UCLA Mathematicians have discovered a 13 million-digit prime number, a feat which may entitle them to a $100,000 prize, the Associated Press reported via the Chicago Tribune.
The group found the number last month on a network of 75 computers running Windows XP. Another computer Usystem running a different algorithm was used to verify the number, which is the 46th known Mersenne prime.
The number is the 8th Mersenne prime found at UCLA.
"We're delighted," said UCLA's Edson Smith, the team leader. "Now we're looking for the next one, despite the odds."
A prime number is one that is only divisible by itself and the number one.
Mersenne primes, named for creator and 17th century French mathematician Marin Mersenne, are expressed as 2P-1, or two to the power of "P'' minus one, the article said, where P is itself a prime number. For the new prime, P is 43,112,609.

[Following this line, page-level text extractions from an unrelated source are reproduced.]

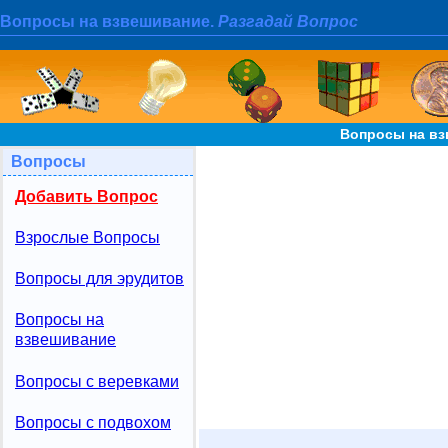
Вопросы на взвешивание.
Разгадай Вопрос
Вопросы на вз
Вопросы
Добавить Вопрос
Взрослые Вопросы
Вопросы для эрудитов
Вопросы на
взвешивание
Вопросы с веревками
Вопросы с подвохом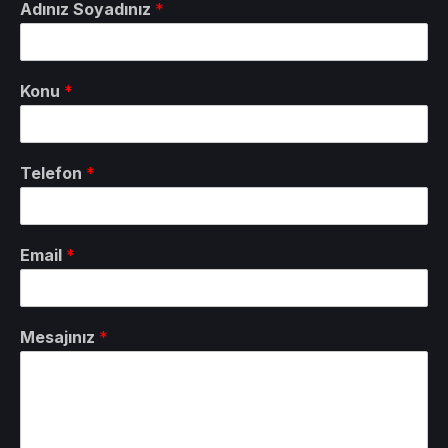
Adınız Soyadınız
*
Konu
*
Telefon
*
Email
*
Mesajınız
*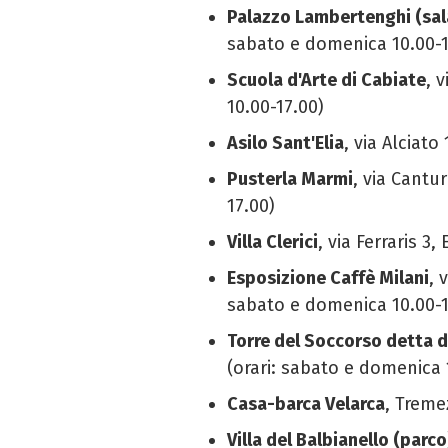
Palazzo Lambertenghi (sal
sabato e domenica 10.00-1
Scuola d'Arte di Cabiate
, 
10.00-17.00)
Asilo Sant'Elia
, via Alciat
Pusterla Marmi
, via Cantu
17.00)
Villa Clerici
, via Ferraris 3
Esposizione Caffè Milani
, 
sabato e domenica 10.00-1
Torre del Soccorso detta 
(orari: sabato e domenica 
Casa-barca Velarca
, Treme
Villa del Balbianello (parco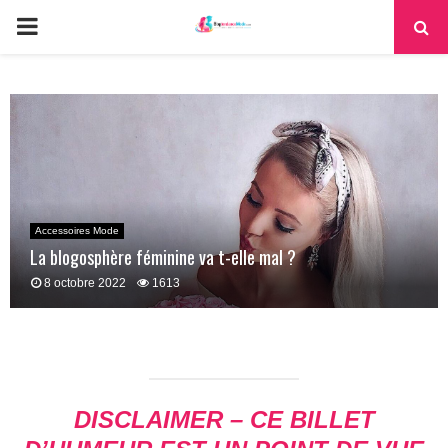
PRIMARY
MENU
Accessoires Mode
La blogosphère féminine va t-elle mal ?
8 octobre 2022
1613
DISCLAIMER – CE BILLET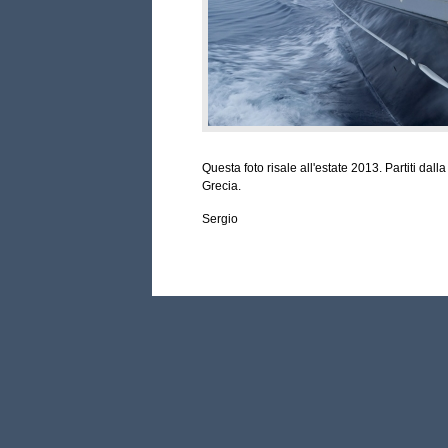
Questa foto risale all'estate 2013. Partiti da
Grecia.
Sergio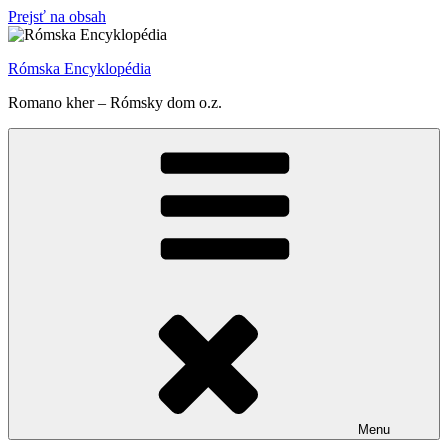
Prejsť na obsah
Rómska Encyklopédia
Romano kher – Rómsky dom o.z.
Menu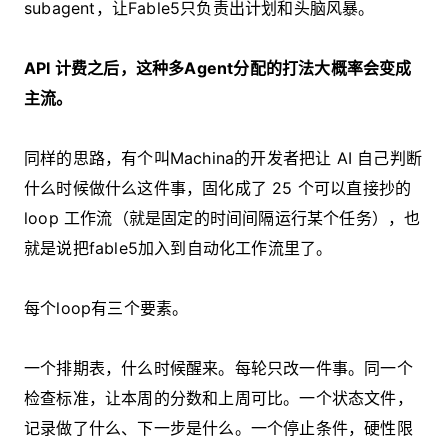
subagent，让Fable5只负责出计划和头脑风暴。
API 计费之后，这种多Agent分配的打法大概率会变成
主流。
同样的思路，有个叫Machina的开发者把让 AI 自己判断
什么时候做什么这件事，固化成了 25 个可以直接抄的
loop 工作流（就是固定的时间间隔运行某个任务），也
就是说把fable5加入到自动化工作流里了。
每个loop有三个要素。
一个排期表，什么时候醒来。每轮只改一件事。同一个
检查标准，让本周的分数和上周可比。一个状态文件，
记录做了什么、下一步是什么。一个停止条件，硬性限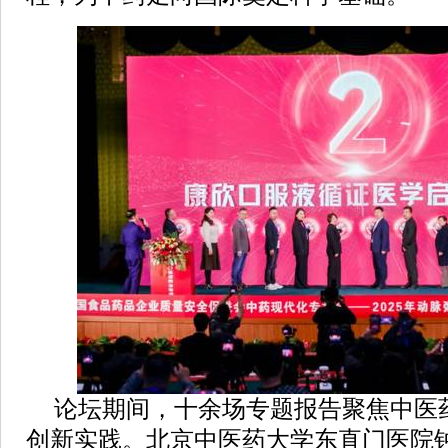
论坛期间，十余场专题报告聚焦中医
创新实践。北京中医药大学东直门医院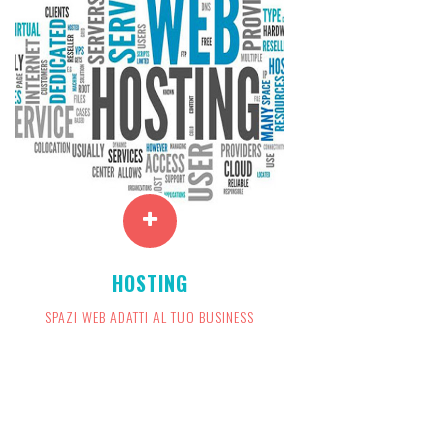
Totale libertà, affidabilità e
HOSTING
sicurezza per il tuo spazio
web
SPAZI WEB ADATTI AL TUO BUSINESS
VEDI SCHEDA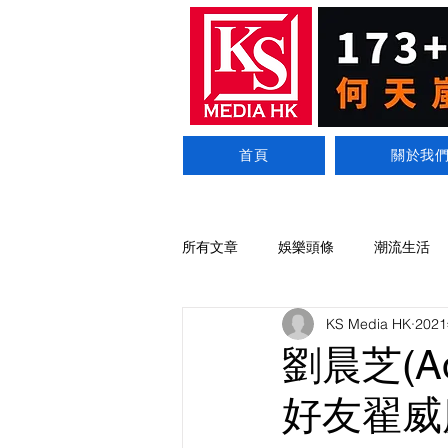
首頁
關於我
所有文章
娛樂頭條
潮流生活
KS Media HK
202
劉晨芝(A
好友翟威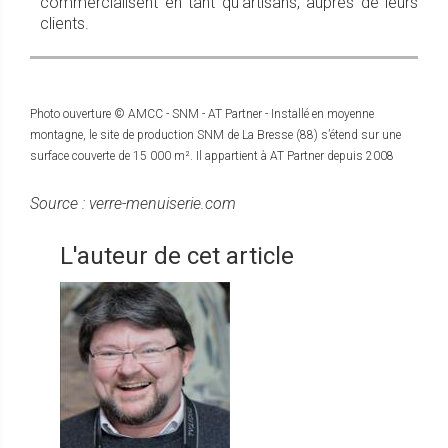
commercialisent en tant qu'artisans, auprès de leurs
clients.
Photo ouverture © AMCC - SNM - AT Partner - Installé en moyenne
montagne, le site de production SNM de La Bresse (88) s’étend sur une
surface couverte de 15 000 m². Il appartient à AT Partner depuis 2008
Source : verre-menuiserie.com
L'auteur de cet article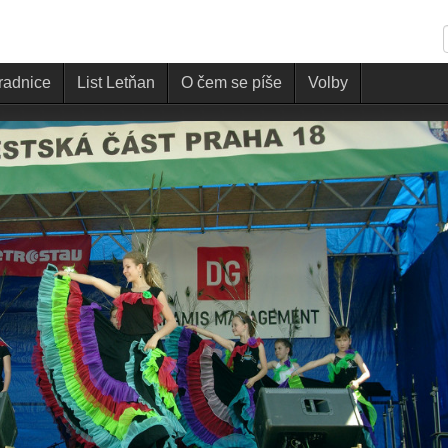
 radnice
List Letňan
O čem se píše
Volby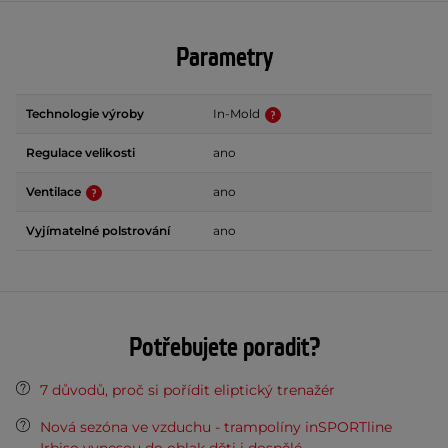
Parametry
Technologie výroby
In-Mold
Regulace velikosti
ano
Ventilace
ano
Vyjímatelné polstrování
ano
Potřebujete poradit?
7 důvodů, proč si pořídit eliptický trenažér
Nová sezóna ve vzduchu - trampolíny inSPORTline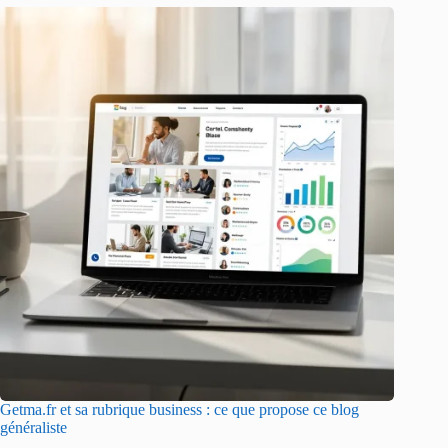
Getma.fr et sa rubrique business : ce que propose ce blog
généraliste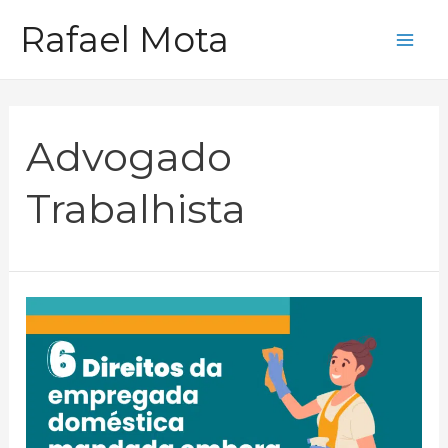
Ir
Rafael Mota
para
Mai
o
Me
conteúdo
Advogado
Trabalhista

The Great Internet Mersenne Prime Search, or GIMPS, has thousands of participants worldwide. The system involves the harnessing of underused computing power to make calculations that would find and verify Mersenne primes.
The Electronic Frontier Foundation is offering the $100,000 prize for finding the first Mersenne prime with more than 10 million digits. The prize was set up in order to promote cooperative computing using the Internet.
It could be awarded when the number is published, which will likely be sometime next year.